◆ Your instructions
Return each line below holding the string "Dimensione".

———

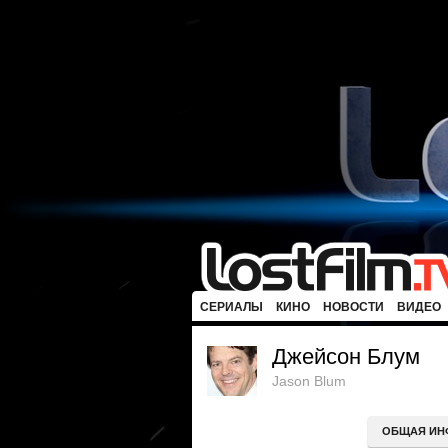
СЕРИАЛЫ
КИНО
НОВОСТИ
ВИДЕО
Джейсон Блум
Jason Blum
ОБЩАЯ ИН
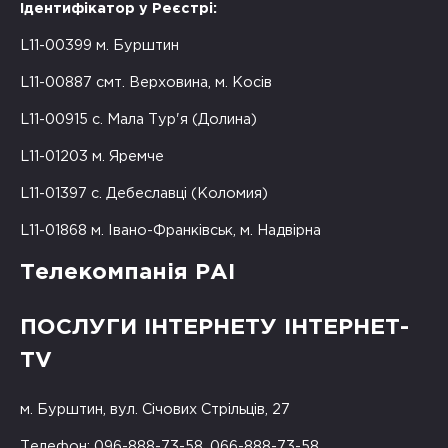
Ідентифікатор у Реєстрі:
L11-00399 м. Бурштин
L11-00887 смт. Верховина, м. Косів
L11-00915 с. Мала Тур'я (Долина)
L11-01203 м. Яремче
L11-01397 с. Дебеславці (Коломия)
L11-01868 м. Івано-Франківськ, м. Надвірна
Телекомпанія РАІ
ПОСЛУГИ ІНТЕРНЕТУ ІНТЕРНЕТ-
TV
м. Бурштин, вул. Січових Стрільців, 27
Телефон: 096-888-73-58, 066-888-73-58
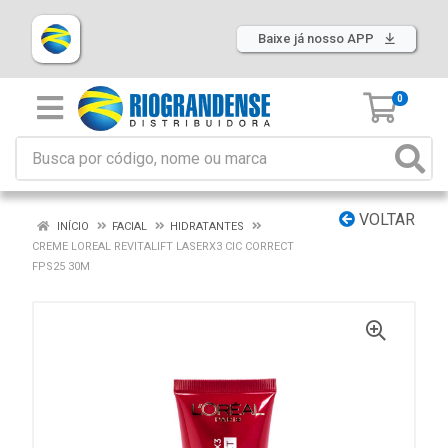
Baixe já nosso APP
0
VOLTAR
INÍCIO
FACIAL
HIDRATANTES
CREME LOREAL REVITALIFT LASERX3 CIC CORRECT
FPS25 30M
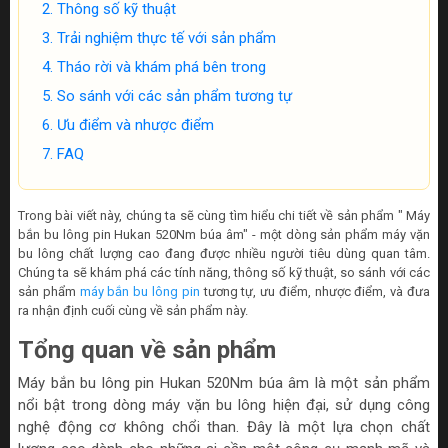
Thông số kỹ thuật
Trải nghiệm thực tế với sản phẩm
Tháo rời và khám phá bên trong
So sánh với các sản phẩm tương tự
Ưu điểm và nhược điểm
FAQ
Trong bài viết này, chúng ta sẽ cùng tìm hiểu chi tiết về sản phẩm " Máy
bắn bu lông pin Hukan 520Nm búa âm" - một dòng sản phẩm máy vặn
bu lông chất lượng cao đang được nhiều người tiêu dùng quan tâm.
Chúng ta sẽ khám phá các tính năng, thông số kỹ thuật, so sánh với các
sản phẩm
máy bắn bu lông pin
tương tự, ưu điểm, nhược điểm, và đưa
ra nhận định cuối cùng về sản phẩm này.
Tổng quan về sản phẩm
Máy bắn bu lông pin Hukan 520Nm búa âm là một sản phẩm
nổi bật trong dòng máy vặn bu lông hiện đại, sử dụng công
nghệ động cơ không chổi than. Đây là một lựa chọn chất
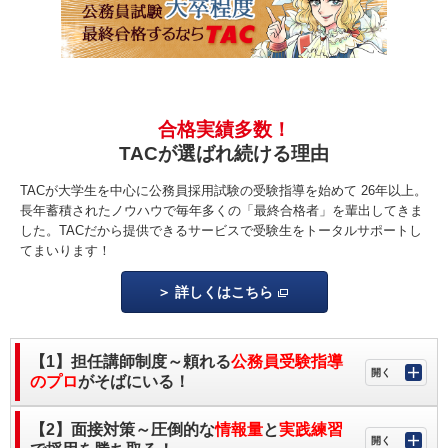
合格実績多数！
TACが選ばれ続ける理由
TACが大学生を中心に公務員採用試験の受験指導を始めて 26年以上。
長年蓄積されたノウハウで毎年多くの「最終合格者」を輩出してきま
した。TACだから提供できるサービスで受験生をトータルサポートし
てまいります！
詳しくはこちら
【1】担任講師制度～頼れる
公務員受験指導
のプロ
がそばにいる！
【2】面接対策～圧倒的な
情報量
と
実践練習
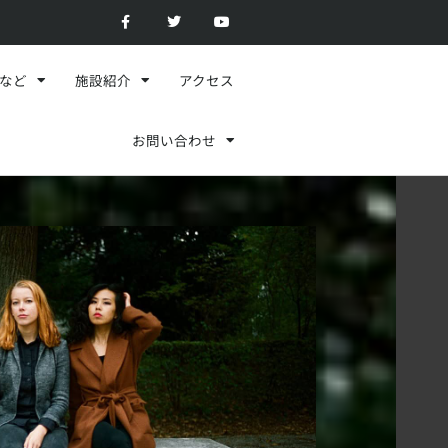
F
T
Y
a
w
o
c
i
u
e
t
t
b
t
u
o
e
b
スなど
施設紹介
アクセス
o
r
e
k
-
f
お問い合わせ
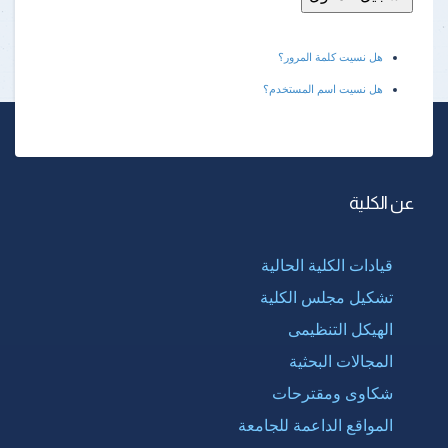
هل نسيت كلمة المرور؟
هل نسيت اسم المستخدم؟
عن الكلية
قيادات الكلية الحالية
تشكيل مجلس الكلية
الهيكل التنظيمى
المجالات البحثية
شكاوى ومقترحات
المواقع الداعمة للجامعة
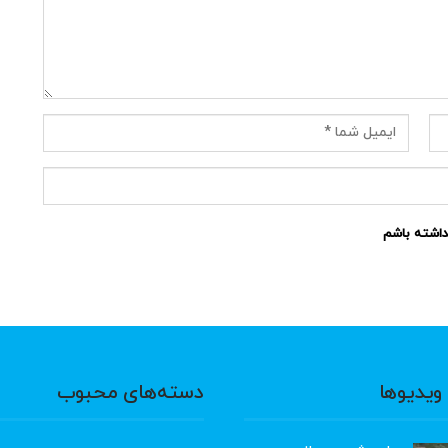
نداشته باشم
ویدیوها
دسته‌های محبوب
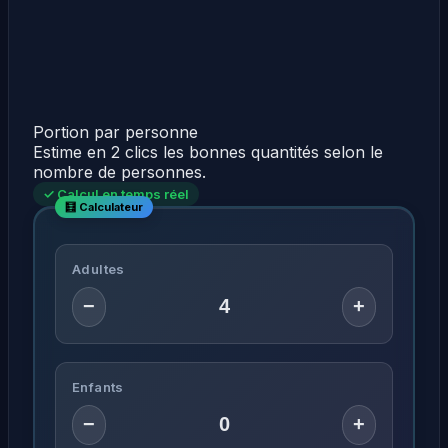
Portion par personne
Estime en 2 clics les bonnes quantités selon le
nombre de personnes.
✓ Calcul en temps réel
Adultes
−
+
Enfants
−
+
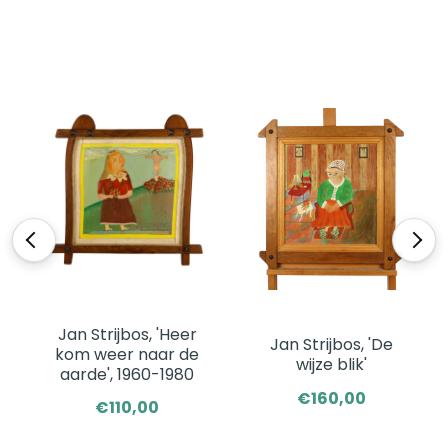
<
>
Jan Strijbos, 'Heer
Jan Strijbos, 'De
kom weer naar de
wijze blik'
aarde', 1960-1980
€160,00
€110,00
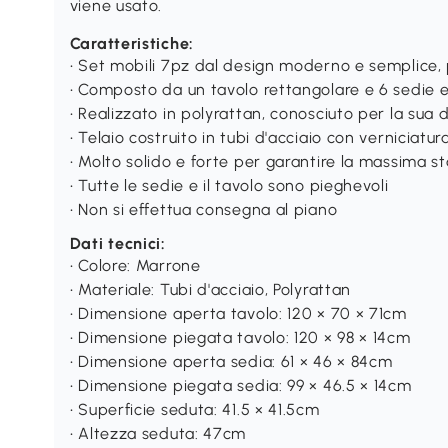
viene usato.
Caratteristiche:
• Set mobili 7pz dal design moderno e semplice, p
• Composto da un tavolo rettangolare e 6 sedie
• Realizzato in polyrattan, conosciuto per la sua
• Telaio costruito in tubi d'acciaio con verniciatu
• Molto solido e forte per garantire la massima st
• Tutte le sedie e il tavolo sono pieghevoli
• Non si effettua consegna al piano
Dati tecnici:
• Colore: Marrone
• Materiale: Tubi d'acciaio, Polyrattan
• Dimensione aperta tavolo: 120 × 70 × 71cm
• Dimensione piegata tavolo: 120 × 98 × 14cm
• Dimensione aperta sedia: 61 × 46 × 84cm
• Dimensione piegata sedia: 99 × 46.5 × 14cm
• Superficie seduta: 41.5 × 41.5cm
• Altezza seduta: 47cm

———

◆ Written solution
• Dimensione aperta tavolo: 120 × 70 × 71cm
• Dimensione piegata tavolo: 120 × 98 × 14cm
• Dimensione aperta sedia: 61 × 46 × 84cm
• Dimensione piegata sedia: 99 × 46.5 × 14cm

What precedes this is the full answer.